Masuknya mikroplastik ke dalam tubuh bukan cuma lewat udara. Menurut Reza, sumber mikroplastik yang masuk ke tubuh utamanya melalui air mineral dalam kemasan (AMDK), kedua dari udara, dan terakhir melalui makanan seperti biota laut.
Berdasarkan data Badan Pusat Statistik pada 2016, sebanyak 31,3% masyarakat Indonesia mengonsumsi air minum dari AMDK. Jumlah ini merupakan yang tertinggi dibandingkan sumber konsumsi air lain seperti air ledeng, pompa, sumur, air hujan, mata air, dan lain-lain.
Menurut data tersebut, apabila dihitung sesuai populasi masyarakat, pada 2016 sekitar 81,88 juta jiwa masyarakat Indonesia mengonsumsi AMDK. Padahal berdasarkan studi Mason dkk pada 2018 mengenai AMDK, sebanyak 93% dari 259 sampel botol AMDK yang diambil dari berbagai negara, termasuk Indonesia, mengandung mikroplastik.

_BAHAN YANG DISEDIAKAN:_
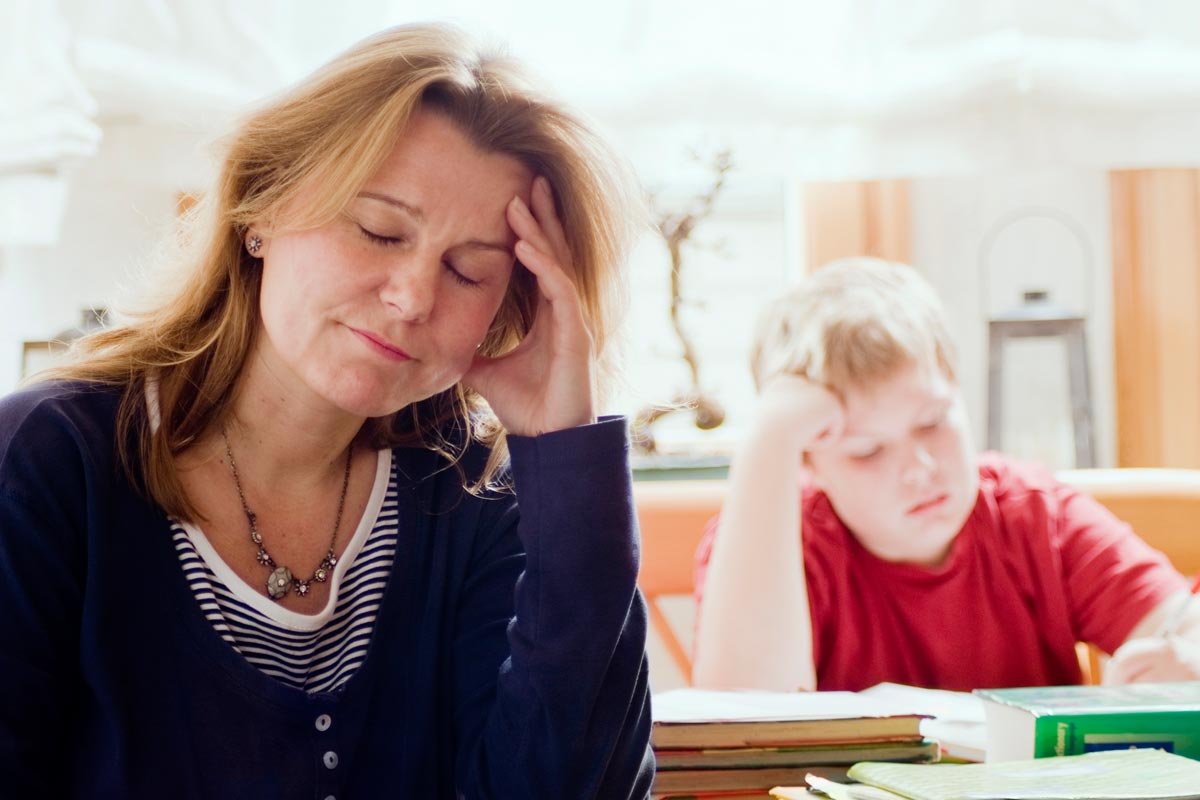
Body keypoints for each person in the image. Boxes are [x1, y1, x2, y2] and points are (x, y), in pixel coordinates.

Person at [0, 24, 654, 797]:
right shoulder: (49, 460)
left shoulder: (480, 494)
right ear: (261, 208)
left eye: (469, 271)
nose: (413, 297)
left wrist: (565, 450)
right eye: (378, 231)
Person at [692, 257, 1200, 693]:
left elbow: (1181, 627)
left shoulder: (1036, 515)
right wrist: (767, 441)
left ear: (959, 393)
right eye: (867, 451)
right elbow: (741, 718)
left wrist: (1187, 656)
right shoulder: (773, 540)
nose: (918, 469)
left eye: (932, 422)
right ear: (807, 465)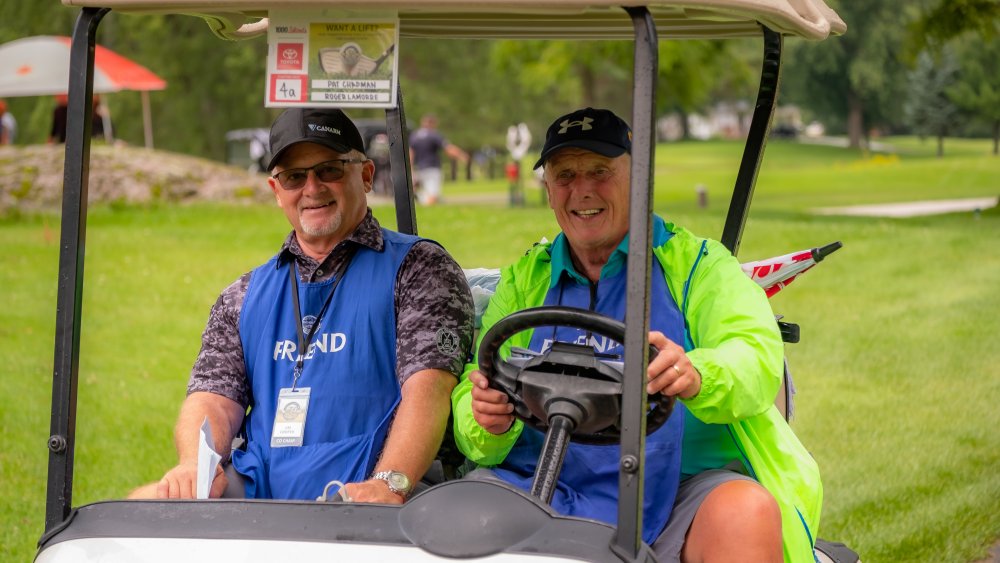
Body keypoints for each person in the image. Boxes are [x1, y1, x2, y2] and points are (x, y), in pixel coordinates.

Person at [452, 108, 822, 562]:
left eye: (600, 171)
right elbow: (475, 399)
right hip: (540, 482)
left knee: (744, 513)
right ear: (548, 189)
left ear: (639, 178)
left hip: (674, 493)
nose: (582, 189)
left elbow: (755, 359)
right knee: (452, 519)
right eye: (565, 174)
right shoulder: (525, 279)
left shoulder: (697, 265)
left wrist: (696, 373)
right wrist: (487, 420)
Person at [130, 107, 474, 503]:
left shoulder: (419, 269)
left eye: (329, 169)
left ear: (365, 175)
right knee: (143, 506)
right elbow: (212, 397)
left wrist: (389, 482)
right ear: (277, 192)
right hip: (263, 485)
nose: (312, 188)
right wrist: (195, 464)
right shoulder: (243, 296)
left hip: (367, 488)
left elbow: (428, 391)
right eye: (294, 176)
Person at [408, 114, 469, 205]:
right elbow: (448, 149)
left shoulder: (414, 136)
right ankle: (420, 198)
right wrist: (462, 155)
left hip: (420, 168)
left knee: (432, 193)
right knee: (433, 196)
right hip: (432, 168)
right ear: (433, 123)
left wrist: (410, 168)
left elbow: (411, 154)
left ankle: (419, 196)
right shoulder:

_TUJUAN LATIHAN:_ Tuliskan lanjutan teks tentang mikroplastik, dimulai setelah kalimat terakhirnya. Entri-entri di atas tidak berkaitan dengan teks tentang mikroplastik.

_HASIL TUGAS INI:_
Mason dkk mengambil sampel AMDK di Medan, DKI Jakarta, dan Bali. Hasilnya, AMDK di tiga kota tersebut mengandung mikroplastik dengan ukuran 6,5–100 mikron sejumlah 3.722 partikel di Medan, 133 partikel di Jakarta, dan 4.713 partikel di Bali.
Berdasarkan riset terbaru Laboratorium Kimia Anorganik Universitas Indonesia dan Greenpeace Indonesia pada September 2021, ditemukan partikel mikroplastik berukuran rata-rata 25,57 mikron sampai 27,06 mikron di air minum dalam kemasan galon sekali pakai. Kandungannya 80 juta–95 juta partikel per liter.
Ilustrasi galon air. Foto: Getty Images
Berdasarkan analisis konsentrasi, air minum dalam kemasan galon sekali pakai mengandung mikroplastik paling banyak 5 miligram per liter. Temuan ini tidak melebihi batas aman yang ditetapkan WHO sebesar 20 miligram per liter. Namun, menurut Greenpeace Indonesia, bila air minum di galon sekali pakai dikonsumsi dalam jangka panjang, risikonya bisa tinggi bagi kesehatan manusia.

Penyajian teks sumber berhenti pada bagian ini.